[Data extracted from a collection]
-- -- --

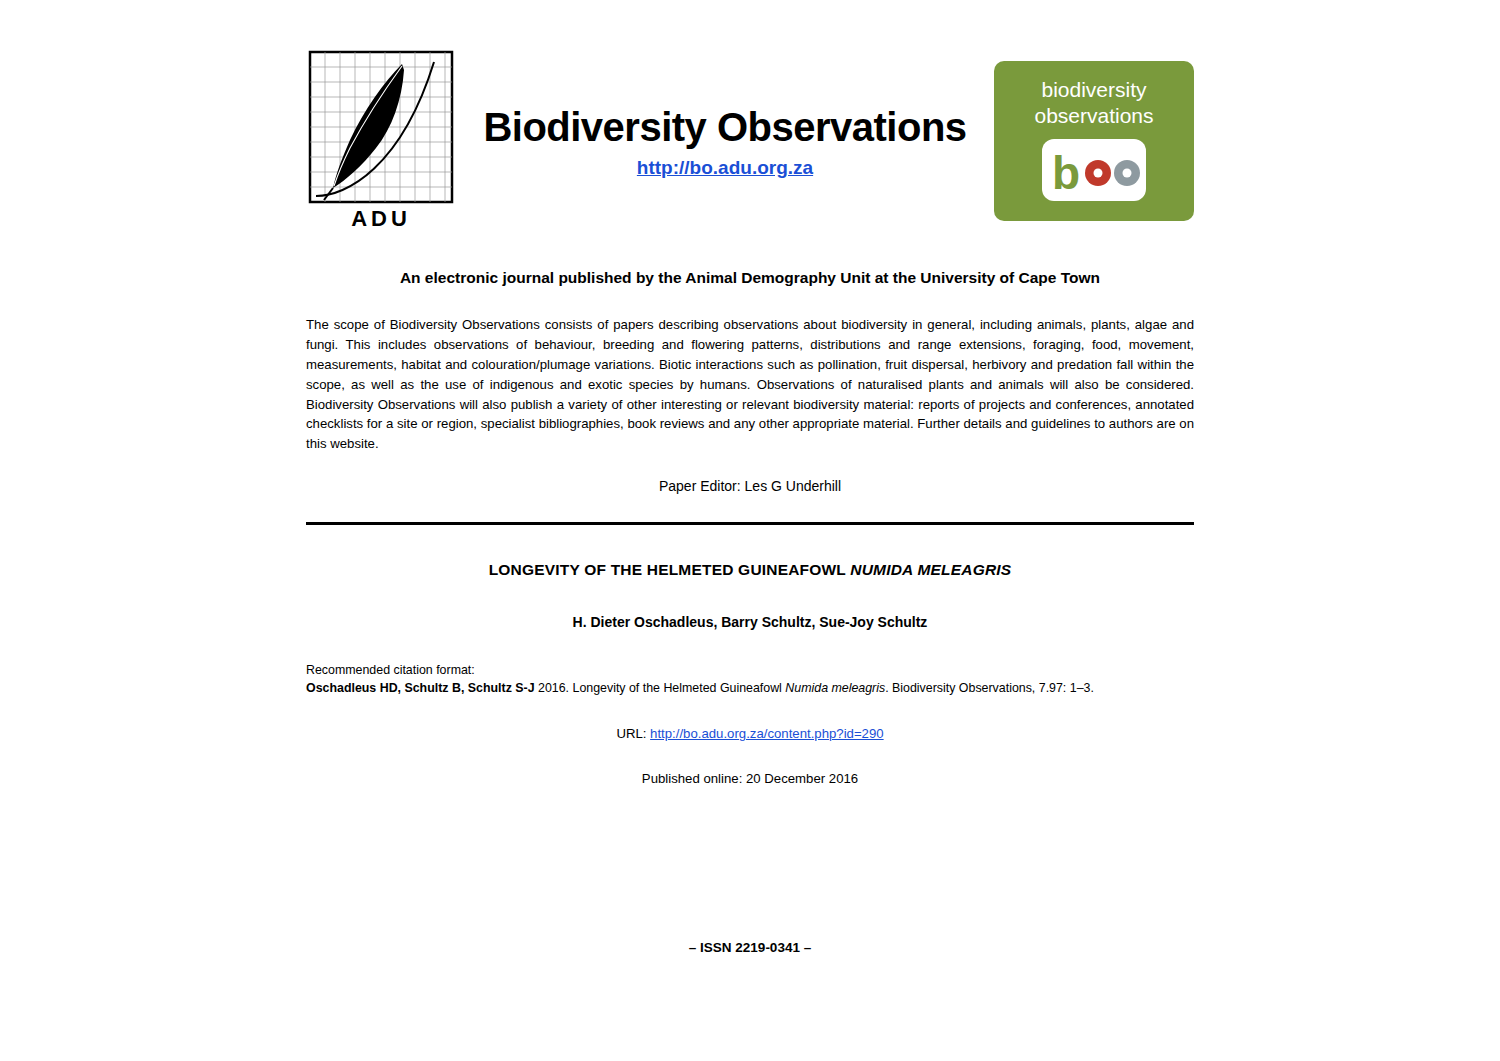ADU logo ADU
Biodiversity Observations
http://bo.adu.org.za
biodiversity observations logo biodiversity observations b
An electronic journal published by the Animal Demography Unit at the University of Cape Town
The scope of Biodiversity Observations consists of papers describing observations about biodiversity in general, including animals, plants, algae and fungi. This includes observations of behaviour, breeding and flowering patterns, distributions and range extensions, foraging, food, movement, measurements, habitat and colouration/plumage variations. Biotic interactions such as pollination, fruit dispersal, herbivory and predation fall within the scope, as well as the use of indigenous and exotic species by humans. Observations of naturalised plants and animals will also be considered. Biodiversity Observations will also publish a variety of other interesting or relevant biodiversity material: reports of projects and conferences, annotated checklists for a site or region, specialist bibliographies, book reviews and any other appropriate material. Further details and guidelines to authors are on this website.
Paper Editor: Les G Underhill
LONGEVITY OF THE HELMETED GUINEAFOWL NUMIDA MELEAGRIS
H. Dieter Oschadleus, Barry Schultz, Sue-Joy Schultz
Recommended citation format: Oschadleus HD, Schultz B, Schultz S-J 2016. Longevity of the Helmeted Guineafowl Numida meleagris. Biodiversity Observations, 7.97: 1–3.
URL: http://bo.adu.org.za/content.php?id=290
Published online: 20 December 2016
– ISSN 2219-0341 –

-- -- --

(Required work): How many lines of the entries above include the word "http"? Answer with the number only.

(Solution to the exercise): 2